Ingredients

The following ingredients have 4 Servings
  • 1 kg boneless fish ((cut into cubes))
  • 1 tsp Kashmiri red chili powder
  • 1 1/2 tsp ginger garlic paste
  • 1 1/2 tsp coriander powder
  • 1 tsp garam masala
  • 1/2 cup yogurt
  • 1 1/2 tsp lemon juice
  • salt
  • -----------------------------------------
  • For the masala
  • -----------------------------------------
  • 2 onions (finely sliced)
  • 1/2 tsp oregano (optional)
  • 1/2 tsp thyme (optional)
  • 4 diced tomatoes puree
  • 1 tbsp garlic paste
  • 1 tbsp ginger paste
  • 1 tbsp coriander powder
  • 1 1/2 tsp powdered black pepper
  • 1 tsp garam masala
  • 1 tsp powdered fennel seeds
  • 1 1/2 tbsp oil
  • salt to taste

Instruction

  • Mix the red chili powder, ginger garlic paste, coriander powder, garam masala, salt into the mixture of yogurt and lemon juice to prepare a marinade.
  • Add fish pieces into the marinade. Mix everything well. Cover the bowl and let it sit in the refrigerator for at least an hour.
  • Thread the fish pieces onto the skewers.
  • Grill the skewered chicken until done or bake it in a pre heated oven for 15-20 minutes at 200 C.
  • Next we start preparing the tikka masala.

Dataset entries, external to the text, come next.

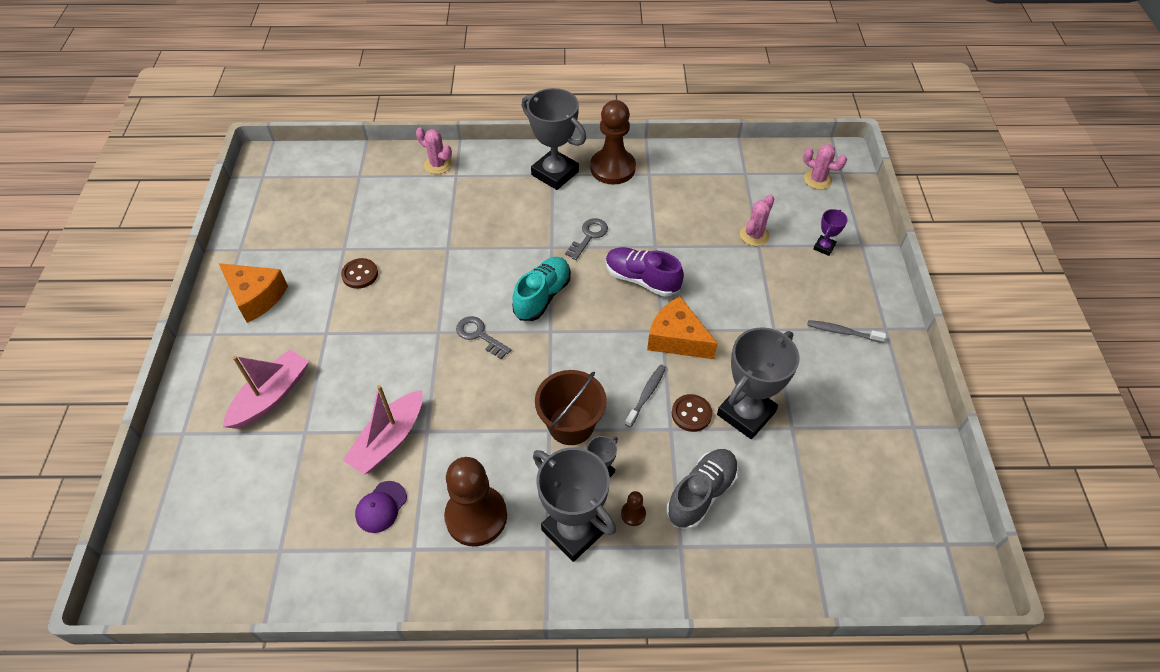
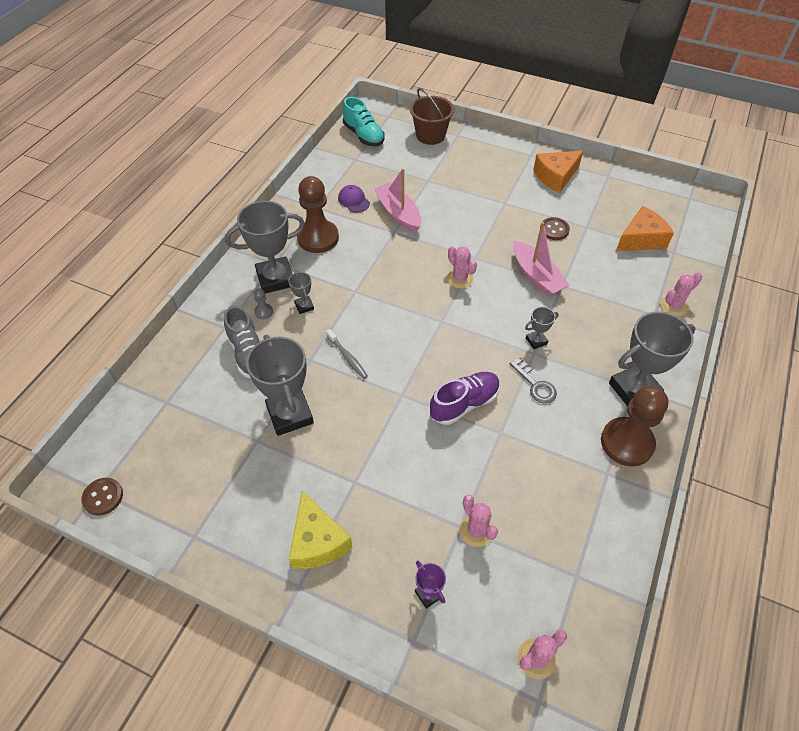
camera: 115 degrees right, 0 degrees up
pink boat [223,350,309,429] -> pink boat moved to [513,222,570,296]
grey key [456,316,511,359] -> pink cactus [447,246,477,288]
turquoise shoe [512,257,571,321] -> turquoise shoe moved to [343,97,385,146]
brown bucket [535,370,607,445] -> brown bucket moved to [410,88,454,145]
brown pawn [621,491,646,526] -> grey pawn [254,289,273,319]
orange cheese [647,296,718,359] -> orange cheese moved to [616,206,674,251]
brown button [672,394,712,432] -> brown button moved to [81,478,123,516]
grey toothbrush [807,320,886,343] -> yellow cheese [289,490,353,569]
none -> grey trophy [525,307,558,349]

Heat oil in a thick bottom pan.
  • Fry onions, oregano, thyme till translucent.
  • Add ginger garlic paste and fry till the raw smell from it disappears.
  • Next throw in the coriander powder, fennel, black pepper powder and garam masala.
  • Add tomato puree and let it simmer for about 10 minutes until the masala starts reducing and the excess water evaporates. Don't forget to gently stir occasionally.
  • Add cooked fish pieces and mix it all together gently and let it simmer for another 5 minutes.
  • Garnish with some coriander leaves and serve hot with naan, roti, or any type of rice.